Super Coma Fantasy
Super Coma Fantasy
Living and working in Bristol, England, Francis studied art and illustration, graduating with honors from the University of the West of England (UWE), and has enjoyed tremendous success as a printmaker on the strength of his unique, complex and emotionally profound representational style. Combining elements of popular culture, art historical references, frank sexuality and youthful exuberance, Francis delights in creating whirling, chimerical atmospheres and scenes of savory naughtiness, even as he inserts images and emotions that indict the decadence of both.
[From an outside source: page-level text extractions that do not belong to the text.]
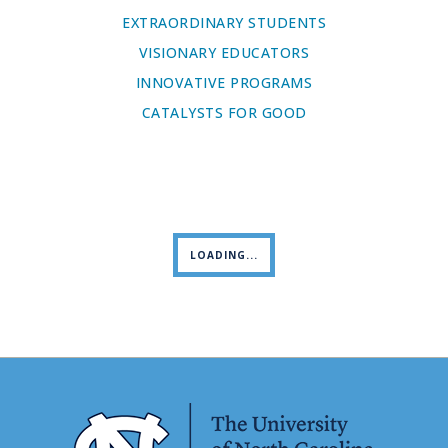
EXTRAORDINARY STUDENTS
VISIONARY EDUCATORS
INNOVATIVE PROGRAMS
CATALYSTS FOR GOOD
LOADING...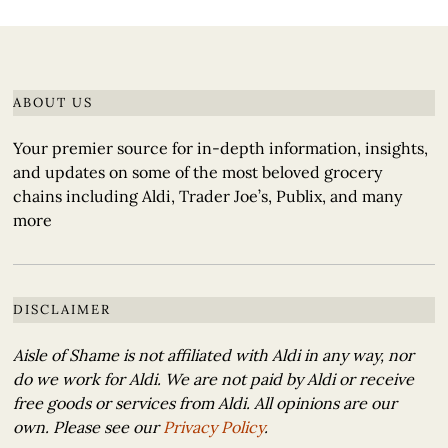
ABOUT US
Your premier source for in-depth information, insights,
and updates on some of the most beloved grocery
chains including Aldi, Trader Joe’s, Publix, and many
more
DISCLAIMER
Aisle of Shame is not affiliated with Aldi in any way, nor
do we work for Aldi. We are not paid by Aldi or receive
free goods or services from Aldi. All opinions are our
own. Please see our
Privacy Policy
.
Francis’s work explores the chasm between the details of day-to-day life in the real world and the projected fantasies emanating from the world of sex, death, celebrity and imminent destruction concocted by the media. It’s about the trials and tribulations of vapid celebrities, the deluge of pornography and the embarrassing domination of news reports about such puerile frivolity in this time of war and global strife. For this exhibition, Francis set himself the challenge of translating his work into the medium of paint, adding richly textured surfaces, painterly expressivity and luminous pigmentation to his repertory of evocative, surreal and sensual narrative tools.
In his paintings, you might find ink-like blots of blue and purple merging to form the outline of a dress, panty-hosed legs draping subtly over a sidewalk, or building looming in the distance or sideswiping a painting’s edge. As painting drips down the weave of these canvases, Francis’s figural abstractions do much to simultaneously evoke the lost, the found, the nostalgic and the contemporary. In addition to the paintings, a sculptural installation during the exhibition will feature fashion mannequins in poses and attitudes echoing the suspiciously beautiful perennially youthful figures populating his paintings, underscoring the attraction and repulsion to the plastic icons of impossible physical perfection proliferated by commercial mass media.
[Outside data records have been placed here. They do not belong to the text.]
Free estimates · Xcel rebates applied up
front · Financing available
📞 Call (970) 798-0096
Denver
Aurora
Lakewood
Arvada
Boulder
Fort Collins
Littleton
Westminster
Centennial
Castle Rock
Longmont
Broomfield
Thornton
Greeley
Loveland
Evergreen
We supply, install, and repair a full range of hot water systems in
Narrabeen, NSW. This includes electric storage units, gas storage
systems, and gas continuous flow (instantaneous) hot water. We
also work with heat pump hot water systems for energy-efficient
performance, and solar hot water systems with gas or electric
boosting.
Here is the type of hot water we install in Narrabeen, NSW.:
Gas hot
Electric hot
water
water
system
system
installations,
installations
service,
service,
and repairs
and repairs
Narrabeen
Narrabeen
The exhibition is more than a chance to introduce this promising young talent to American audiences; it is also about the development of his visionary technique and the maturation of his vision that exploits his own faithful, almost hopeful love of serious fine art to inject poetry back into the discourse. In other words, maybe the world is going down the drain, but at least we still have art to comfort us when we wake up with nightmares.